Over the years I’ve been here at All Souls, we’ve gone through several birthing processes – when I arrived we dove right into the task of obtaining a conditional use permit to legally occupy the Atlee House as our office and meeting space, and we also launched the community garden and moved to Messiah for worship.  I have to tell you, there were some mornings I would drive out to Mechanicsville wondering where in the world I was going to get the energy to keep up with all of this, and lead worship and preach every week and develop new faith formation programs.

 But each and every time we gave birth to our ambitious ideas – the blessing of our Garden, finishing a sack hunger build, our joint services with Messiah, or the many personal birthing experiences you have shared with me – in each, I encountered an experience of the holy, something that would feed my soul.  I didn’t come assuming there would be such a meal, but I was fed, richly, every time. 

We all want to know the whys and hows and whats of the birth pangs we experience in our lives.  Our egos get frustrated when we don’t know the plan, don’t know where the spirit is leading us.  I don’t know about you, but each time I hear what Jesus says in today’s gospel “[t]he wind blows where it chooses, and you hear the sound of it, but you do not know where it comes from or where it goes”  I think, easy for you to say!

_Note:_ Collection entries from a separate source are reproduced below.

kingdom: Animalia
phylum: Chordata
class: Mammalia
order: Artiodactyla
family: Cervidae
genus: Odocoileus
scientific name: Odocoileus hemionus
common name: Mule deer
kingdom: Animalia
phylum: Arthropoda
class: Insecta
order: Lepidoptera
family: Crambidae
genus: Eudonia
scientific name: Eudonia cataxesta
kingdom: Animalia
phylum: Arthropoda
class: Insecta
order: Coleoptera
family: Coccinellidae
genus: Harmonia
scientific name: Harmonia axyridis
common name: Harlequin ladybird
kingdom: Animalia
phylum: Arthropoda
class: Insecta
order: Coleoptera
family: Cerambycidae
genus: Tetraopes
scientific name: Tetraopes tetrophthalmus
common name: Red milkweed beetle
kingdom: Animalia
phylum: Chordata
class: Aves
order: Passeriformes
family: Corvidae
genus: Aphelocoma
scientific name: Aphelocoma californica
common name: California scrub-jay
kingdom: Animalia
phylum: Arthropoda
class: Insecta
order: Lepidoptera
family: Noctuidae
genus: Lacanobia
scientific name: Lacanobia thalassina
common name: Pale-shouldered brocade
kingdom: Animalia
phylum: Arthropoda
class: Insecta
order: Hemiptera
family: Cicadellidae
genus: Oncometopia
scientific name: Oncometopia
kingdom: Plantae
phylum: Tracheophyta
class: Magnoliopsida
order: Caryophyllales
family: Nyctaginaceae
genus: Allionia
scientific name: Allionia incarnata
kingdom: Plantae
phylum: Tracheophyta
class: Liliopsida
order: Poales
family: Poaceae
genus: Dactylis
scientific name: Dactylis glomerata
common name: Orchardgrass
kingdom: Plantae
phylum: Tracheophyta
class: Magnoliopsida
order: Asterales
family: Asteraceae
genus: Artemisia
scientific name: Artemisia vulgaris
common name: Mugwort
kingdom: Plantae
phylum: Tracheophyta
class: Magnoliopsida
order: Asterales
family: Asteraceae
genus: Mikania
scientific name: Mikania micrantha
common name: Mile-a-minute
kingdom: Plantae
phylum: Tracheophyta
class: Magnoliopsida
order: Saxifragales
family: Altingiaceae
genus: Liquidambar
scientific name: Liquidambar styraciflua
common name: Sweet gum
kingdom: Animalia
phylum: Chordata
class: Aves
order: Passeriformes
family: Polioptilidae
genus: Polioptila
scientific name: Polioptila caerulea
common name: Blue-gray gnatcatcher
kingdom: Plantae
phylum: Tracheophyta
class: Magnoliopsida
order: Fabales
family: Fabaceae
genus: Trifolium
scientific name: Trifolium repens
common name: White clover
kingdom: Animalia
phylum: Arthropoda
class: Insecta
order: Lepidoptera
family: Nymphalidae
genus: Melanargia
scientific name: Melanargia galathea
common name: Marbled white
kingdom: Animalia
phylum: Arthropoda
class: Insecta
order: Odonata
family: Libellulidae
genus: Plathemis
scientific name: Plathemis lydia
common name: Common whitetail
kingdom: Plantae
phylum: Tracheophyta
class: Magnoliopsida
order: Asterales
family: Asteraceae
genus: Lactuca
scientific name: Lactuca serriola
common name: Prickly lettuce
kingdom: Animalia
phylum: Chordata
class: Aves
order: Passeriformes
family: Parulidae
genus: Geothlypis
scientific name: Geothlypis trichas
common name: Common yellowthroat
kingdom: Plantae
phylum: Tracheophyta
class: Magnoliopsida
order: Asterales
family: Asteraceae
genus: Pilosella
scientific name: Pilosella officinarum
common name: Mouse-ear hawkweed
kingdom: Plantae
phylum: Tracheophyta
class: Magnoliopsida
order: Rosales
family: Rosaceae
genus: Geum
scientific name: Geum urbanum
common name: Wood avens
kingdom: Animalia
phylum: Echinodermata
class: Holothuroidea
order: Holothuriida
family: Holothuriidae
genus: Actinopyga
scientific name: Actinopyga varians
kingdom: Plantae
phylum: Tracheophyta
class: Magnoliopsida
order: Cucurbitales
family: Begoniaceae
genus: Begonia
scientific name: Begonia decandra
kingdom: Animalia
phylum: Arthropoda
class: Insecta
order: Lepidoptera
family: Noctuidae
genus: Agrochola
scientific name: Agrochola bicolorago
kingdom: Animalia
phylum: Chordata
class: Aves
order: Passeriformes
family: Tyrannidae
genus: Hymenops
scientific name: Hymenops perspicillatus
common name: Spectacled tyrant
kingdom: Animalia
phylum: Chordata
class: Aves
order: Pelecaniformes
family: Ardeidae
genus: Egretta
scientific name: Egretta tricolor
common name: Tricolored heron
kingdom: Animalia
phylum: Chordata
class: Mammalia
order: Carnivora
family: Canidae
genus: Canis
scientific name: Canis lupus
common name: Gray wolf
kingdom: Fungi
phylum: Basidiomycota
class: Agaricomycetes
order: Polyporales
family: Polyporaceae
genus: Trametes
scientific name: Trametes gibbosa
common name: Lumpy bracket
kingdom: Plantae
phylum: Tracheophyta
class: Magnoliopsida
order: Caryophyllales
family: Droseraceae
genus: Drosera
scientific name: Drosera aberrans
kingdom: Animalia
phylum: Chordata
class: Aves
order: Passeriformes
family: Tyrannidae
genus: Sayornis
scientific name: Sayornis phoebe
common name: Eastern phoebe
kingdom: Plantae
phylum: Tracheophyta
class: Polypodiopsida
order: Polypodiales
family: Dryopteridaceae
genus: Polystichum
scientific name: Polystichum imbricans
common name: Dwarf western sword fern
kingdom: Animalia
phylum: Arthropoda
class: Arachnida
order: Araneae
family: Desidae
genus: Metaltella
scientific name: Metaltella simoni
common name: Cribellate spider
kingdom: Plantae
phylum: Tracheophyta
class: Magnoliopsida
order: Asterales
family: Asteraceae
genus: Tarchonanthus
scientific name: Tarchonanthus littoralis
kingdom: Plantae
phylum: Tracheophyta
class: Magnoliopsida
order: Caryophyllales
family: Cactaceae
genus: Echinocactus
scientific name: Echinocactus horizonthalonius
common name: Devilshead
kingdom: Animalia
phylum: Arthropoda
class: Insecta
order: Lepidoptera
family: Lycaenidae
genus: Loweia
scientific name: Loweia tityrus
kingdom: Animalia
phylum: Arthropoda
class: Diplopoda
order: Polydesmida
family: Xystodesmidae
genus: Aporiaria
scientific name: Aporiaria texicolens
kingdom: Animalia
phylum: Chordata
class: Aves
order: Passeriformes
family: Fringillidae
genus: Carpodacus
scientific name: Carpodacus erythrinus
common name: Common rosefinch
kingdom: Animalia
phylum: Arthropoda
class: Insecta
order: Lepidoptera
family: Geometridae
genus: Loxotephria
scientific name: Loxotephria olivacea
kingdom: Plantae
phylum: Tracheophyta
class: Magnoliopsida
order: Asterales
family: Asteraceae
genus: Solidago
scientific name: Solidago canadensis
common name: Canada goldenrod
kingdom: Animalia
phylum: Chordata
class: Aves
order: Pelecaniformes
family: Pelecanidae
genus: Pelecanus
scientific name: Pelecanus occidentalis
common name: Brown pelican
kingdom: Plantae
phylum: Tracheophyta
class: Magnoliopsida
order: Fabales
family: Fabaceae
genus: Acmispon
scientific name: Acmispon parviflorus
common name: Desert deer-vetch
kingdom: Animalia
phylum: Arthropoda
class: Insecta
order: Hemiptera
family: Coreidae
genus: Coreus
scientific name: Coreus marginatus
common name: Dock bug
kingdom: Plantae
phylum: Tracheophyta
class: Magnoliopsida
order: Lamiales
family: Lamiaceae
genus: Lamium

But I am also reminded that being born of the Spirit means being in that liminal space essential to our growth — that something is forming, but until it bursts into the world, it remains something of a mystery. So with every new birth, I’m learning just a bit better to push on through the pain and discomfort, trusting in the new beginning that is promised to come.

With all this in mind, what would it mean for you, to let yourself be born again, or “born of the spirit?”  What if we were all to stop telling God our plans, and allowed the wind to take us to places not on our agenda? Or better, what would happen to each of us if we listened for God to call forth from us something we did not recognize as being possible? Throughout my life I have had people call forth from me gifts which I did not realize were mine to give. My guess is that you’ve all had that experience. Someone names a gift in you as if it existed and as you live into their expectation, you experience the reality of that gift.

God calls into existence things that do not yet exist. God calls forth life which we cannot bring about on our own. What might God be calling forth from you and me right now? Can we allow ourselves to be vulnerable to the untamed wind of God? Can we listen for what we have not yet been willing to hear? Can we see in one another and in ourselves, the gifts of God, the image of God in us, waiting to be born, again?